Taft looked exhausted as she worked furiously at the grill off the rear of the chuckwain. Samantha stood, eyes open in that not-quite-awake expression, her hair a wild nest atop her head and tangled around the horns that grew from her temples. I passed into the center of the circle and did a mental count of the people gathered.
One. Two. Three. Four. Five. Six.
I counted again.
Taft. Wensem. Samantha. Chance. Range. Myself.
Six souls. Not seven. Hannah was missing.
Carter’s cross, I swore to myself. My heart started to pound. “Wensem, have you seen Hannah?”
He shook his he
ad, noticing her rifle in my hand. The familiar barrel, the heavy scope, the dusty cloth wrapped around the stock.
“Wasn’t she on one of the north barricades?” he asked, his words rising in a worried octave as he realized why I asked.

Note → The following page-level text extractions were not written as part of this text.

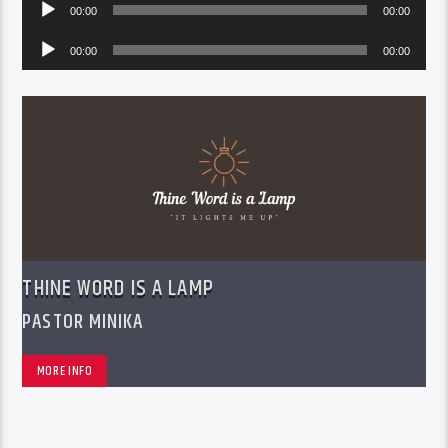
Audio
00:00
00:00
Player
Audio
00:00
00:00
Player
THINE WORD IS A LAMP
PASTOR MINIKA
MORE INFO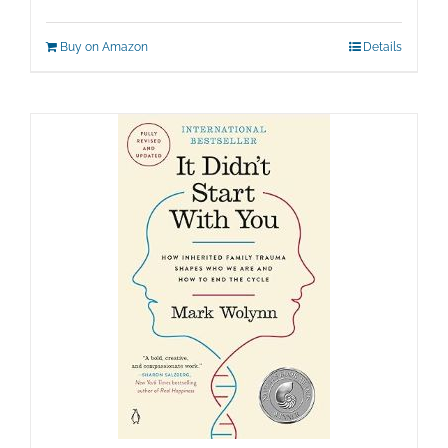
Buy on Amazon
Details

Range answered. “The guy she was with said she went to get coffee and use the latrine. He fell asleep shortly after.”
Wensem let out a long slow breath, his steel-colored eyes meeting mine. His expression tinged on hopelessness.
Hannah couldn’t be missing. I refused to believe it. She was one of the core members of the company, a potential partner in Bell Caravans. She was a hardened scout, could handle herself. She knew how to survive in the wild with nothing but her wits; something I wasn’t sure even I could do. There wasn’t anyone else who knew the Territories better. For Hannah to disappear… I couldn’t finish the thought.
What were we dealing with?
The dreams. The noise. The Forest. The kidnappings.
Samantha’s words from the day before rose in my memory. “I think we’re dealing with another one of the Firsts,” she'd said. I remembered the worried look in her eyes.
It couldn’t be true… could it? Cybill had been killed. Crushed in the tunnel. She was supposed to be the one who prepared the way for the others. Shouldn’t her death have stopped the others from returning?
If I was a praying man, I’d be praying it wasn’t true.
But I wasn’t a praying man. Another member of my company missing and I was going to find her. I didn’t have time to dwell on old legends and worry about Firsts.
“Circle around, everyone,” I ordered, spinning an index finger in the air about me. It took a lot to force the words out. “It seems Hannah is missing.”
Whispers, gasps, shakes of the head, and agape expressions met my words. I felt it as much as any of them. I continued. “I don’t want to believe it’s true. So let’s fan out and search the town. Check each bulwark and barricade, search each building. Be respectful but be thorough. Ask if anyone has seen her. Gather back here after you’re done. Let’s hope she passed out in some doorway and she’s all right.”
The company disbanded in silence, canvassing the small town. It only took ten minutes.